#### [Collected data]
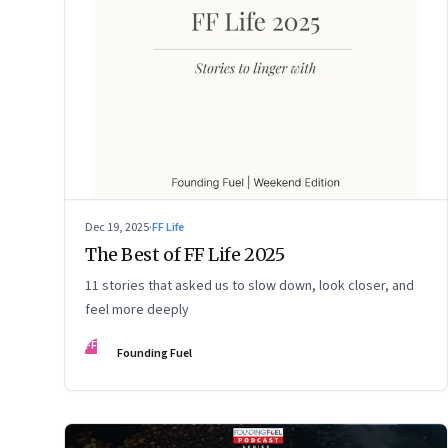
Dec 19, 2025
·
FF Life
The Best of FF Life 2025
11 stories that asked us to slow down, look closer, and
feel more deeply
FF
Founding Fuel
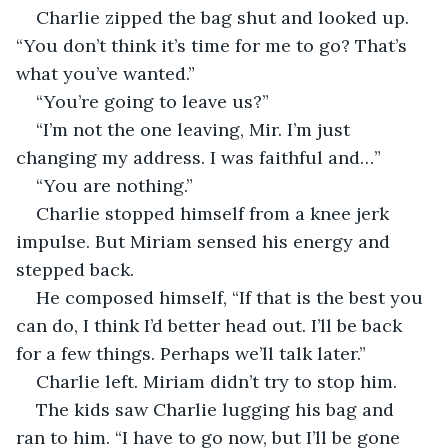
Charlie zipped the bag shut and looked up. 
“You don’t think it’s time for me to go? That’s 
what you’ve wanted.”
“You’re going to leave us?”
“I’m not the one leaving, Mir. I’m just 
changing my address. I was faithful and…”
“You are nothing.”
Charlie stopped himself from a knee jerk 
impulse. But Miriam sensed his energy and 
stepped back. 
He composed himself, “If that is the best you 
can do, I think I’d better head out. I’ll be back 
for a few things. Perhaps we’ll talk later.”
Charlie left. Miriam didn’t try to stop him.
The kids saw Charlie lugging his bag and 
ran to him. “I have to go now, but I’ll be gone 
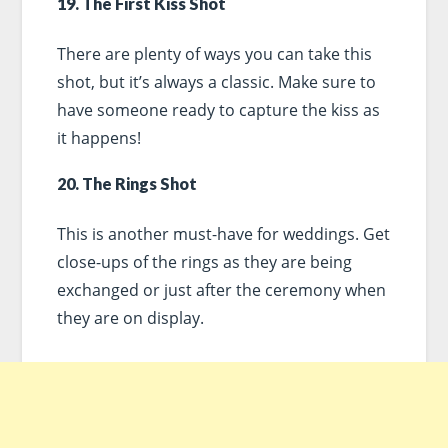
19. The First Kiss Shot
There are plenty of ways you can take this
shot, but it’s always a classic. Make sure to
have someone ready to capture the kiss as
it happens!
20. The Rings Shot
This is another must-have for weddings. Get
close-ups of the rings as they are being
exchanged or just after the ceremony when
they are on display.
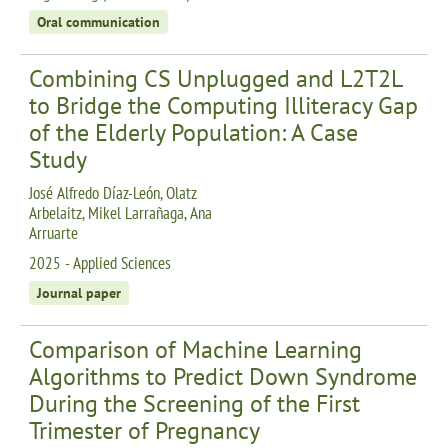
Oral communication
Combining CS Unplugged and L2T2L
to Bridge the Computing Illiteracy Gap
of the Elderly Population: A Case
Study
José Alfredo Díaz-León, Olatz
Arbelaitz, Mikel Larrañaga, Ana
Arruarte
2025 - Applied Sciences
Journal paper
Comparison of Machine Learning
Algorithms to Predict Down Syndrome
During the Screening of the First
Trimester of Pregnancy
--
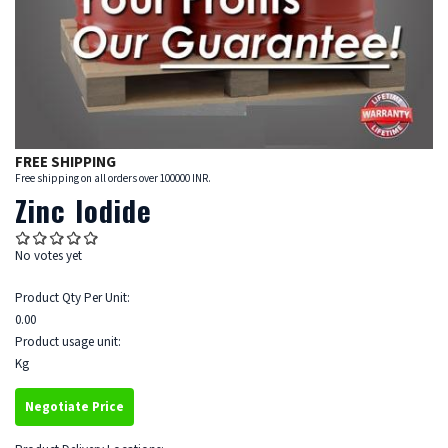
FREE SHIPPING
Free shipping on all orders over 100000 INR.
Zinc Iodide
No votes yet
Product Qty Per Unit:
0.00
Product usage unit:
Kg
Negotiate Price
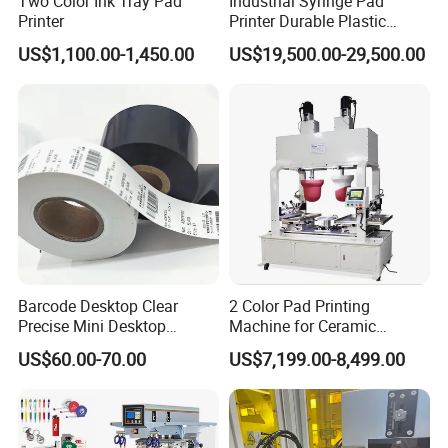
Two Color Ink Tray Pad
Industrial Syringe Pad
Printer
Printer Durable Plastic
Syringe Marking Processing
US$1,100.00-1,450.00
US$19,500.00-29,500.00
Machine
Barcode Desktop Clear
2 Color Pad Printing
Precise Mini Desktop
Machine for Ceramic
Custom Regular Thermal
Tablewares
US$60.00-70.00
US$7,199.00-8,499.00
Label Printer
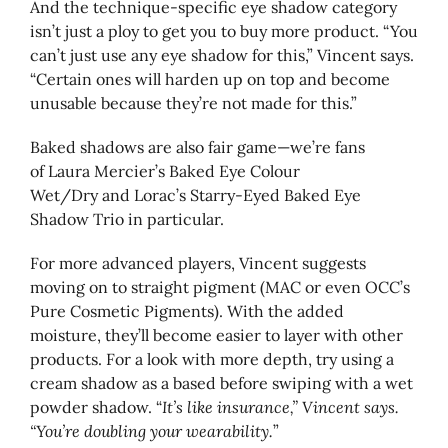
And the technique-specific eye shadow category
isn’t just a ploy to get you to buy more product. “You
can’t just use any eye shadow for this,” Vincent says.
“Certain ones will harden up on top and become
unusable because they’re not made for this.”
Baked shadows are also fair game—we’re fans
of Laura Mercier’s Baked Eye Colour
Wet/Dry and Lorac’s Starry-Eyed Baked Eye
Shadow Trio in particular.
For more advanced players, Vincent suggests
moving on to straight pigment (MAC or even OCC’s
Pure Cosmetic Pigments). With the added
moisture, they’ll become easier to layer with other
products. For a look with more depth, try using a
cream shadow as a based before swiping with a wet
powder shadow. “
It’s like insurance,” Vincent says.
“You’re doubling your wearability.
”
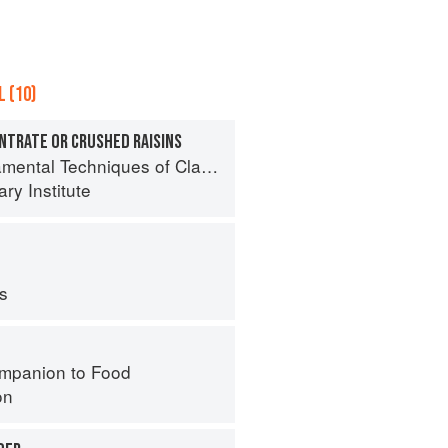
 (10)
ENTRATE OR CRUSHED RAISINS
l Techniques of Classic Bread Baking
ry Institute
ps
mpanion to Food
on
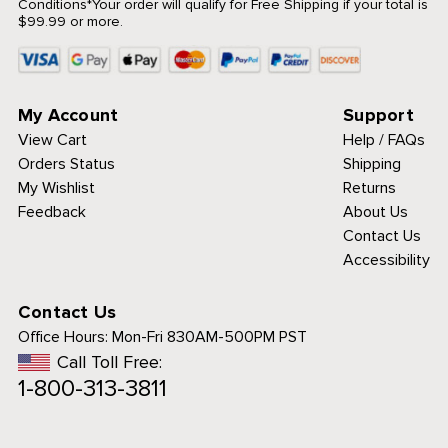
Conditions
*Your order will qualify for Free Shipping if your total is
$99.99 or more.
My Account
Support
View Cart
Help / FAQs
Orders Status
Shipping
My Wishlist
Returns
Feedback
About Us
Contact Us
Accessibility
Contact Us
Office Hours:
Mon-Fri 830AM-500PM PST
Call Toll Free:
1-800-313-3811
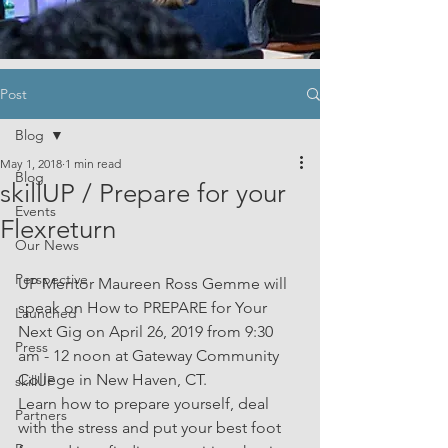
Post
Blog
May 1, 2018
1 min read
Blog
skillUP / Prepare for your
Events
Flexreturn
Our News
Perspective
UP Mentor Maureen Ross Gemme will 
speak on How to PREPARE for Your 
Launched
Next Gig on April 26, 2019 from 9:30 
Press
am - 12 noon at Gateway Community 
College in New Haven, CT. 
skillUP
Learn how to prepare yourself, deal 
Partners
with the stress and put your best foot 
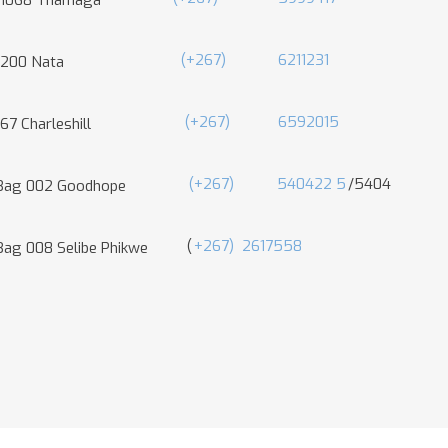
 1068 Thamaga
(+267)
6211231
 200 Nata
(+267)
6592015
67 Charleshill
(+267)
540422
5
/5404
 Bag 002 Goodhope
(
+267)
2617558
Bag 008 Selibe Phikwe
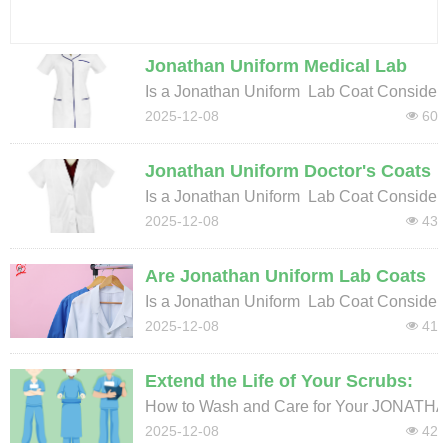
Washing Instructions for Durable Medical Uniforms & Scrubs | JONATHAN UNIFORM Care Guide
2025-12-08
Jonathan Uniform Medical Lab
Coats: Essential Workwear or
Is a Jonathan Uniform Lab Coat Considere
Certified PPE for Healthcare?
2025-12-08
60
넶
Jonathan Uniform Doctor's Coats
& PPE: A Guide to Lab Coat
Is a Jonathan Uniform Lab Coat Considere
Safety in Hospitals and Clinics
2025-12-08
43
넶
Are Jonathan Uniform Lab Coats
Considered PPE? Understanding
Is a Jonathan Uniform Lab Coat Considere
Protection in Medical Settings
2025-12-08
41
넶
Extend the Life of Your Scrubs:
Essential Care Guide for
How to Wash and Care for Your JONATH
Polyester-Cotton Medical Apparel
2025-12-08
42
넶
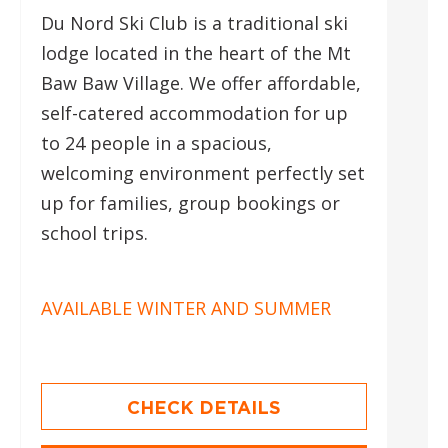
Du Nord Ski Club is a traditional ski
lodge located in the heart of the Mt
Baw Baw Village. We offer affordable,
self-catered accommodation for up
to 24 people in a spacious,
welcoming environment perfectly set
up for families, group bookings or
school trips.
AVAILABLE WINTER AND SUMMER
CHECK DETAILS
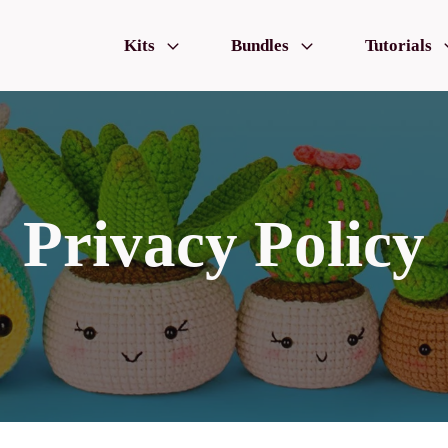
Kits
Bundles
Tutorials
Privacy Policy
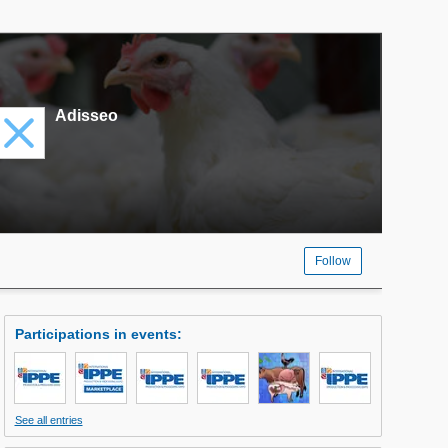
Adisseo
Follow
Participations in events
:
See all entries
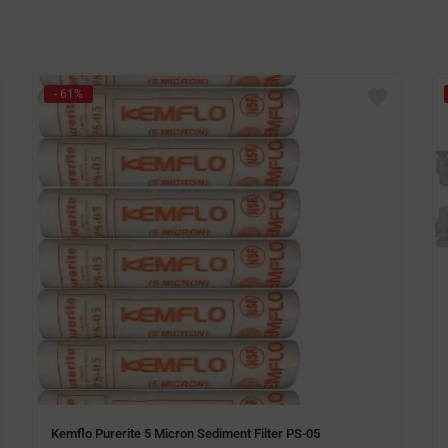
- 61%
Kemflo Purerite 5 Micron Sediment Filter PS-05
--
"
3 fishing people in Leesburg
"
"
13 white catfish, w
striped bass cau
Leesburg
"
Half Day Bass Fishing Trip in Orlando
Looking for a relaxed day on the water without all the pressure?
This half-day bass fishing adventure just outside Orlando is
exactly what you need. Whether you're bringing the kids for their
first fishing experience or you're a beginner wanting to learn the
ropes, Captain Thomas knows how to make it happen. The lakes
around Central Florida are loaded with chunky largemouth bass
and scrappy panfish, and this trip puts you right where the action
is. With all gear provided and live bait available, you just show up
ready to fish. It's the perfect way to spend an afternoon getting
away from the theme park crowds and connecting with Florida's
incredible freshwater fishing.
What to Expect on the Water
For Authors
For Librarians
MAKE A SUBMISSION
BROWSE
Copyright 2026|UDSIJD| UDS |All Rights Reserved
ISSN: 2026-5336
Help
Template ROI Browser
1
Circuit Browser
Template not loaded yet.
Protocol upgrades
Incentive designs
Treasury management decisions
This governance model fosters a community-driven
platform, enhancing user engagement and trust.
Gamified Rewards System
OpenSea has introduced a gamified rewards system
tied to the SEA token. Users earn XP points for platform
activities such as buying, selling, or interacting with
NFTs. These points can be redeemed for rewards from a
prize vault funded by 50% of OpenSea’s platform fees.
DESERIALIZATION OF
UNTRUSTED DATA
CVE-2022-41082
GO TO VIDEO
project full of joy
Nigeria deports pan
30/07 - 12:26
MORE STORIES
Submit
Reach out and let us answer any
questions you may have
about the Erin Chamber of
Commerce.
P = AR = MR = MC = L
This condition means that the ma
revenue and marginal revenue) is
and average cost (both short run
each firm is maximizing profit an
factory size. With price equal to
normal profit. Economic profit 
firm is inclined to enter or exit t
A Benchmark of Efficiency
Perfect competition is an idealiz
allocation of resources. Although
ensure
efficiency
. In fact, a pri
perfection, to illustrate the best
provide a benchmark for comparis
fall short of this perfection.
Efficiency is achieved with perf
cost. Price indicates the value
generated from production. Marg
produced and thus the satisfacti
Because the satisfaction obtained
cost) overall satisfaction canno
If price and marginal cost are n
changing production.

#### [WHAT THE EXERCISE ASKS]
Every line above between the one containing "Dec 19, 2025" and the one containing "to Bridge the Computing Illiteracy Gap", those two included, is to be printed exactly. No pictures go into the copy.

#### [EXPECTED ANSWER]
Dec 19, 2025
·
FF Life
The Best of FF Life 2025
11 stories that asked us to slow down, look closer, and
feel more deeply
FF
Founding Fuel
Charlie zipped the bag shut and looked up. 
“You don’t think it’s time for me to go? That’s 
what you’ve wanted.”
“You’re going to leave us?”
“I’m not the one leaving, Mir. I’m just 
changing my address. I was faithful and…”
“You are nothing.”
Charlie stopped himself from a knee jerk 
impulse. But Miriam sensed his energy and 
stepped back. 
He composed himself, “If that is the best you 
can do, I think I’d better head out. I’ll be back 
for a few things. Perhaps we’ll talk later.”
Charlie left. Miriam didn’t try to stop him.
The kids saw Charlie lugging his bag and 
ran to him. “I have to go now, but I’ll be gone 
19. The First Kiss Shot
There are plenty of ways you can take this
shot, but it’s always a classic. Make sure to
have someone ready to capture the kiss as
it happens!
20. The Rings Shot
This is another must-have for weddings. Get
close-ups of the rings as they are being
exchanged or just after the ceremony when
they are on display.
Oral communication
Combining CS Unplugged and L2T2L
to Bridge the Computing Illiteracy Gap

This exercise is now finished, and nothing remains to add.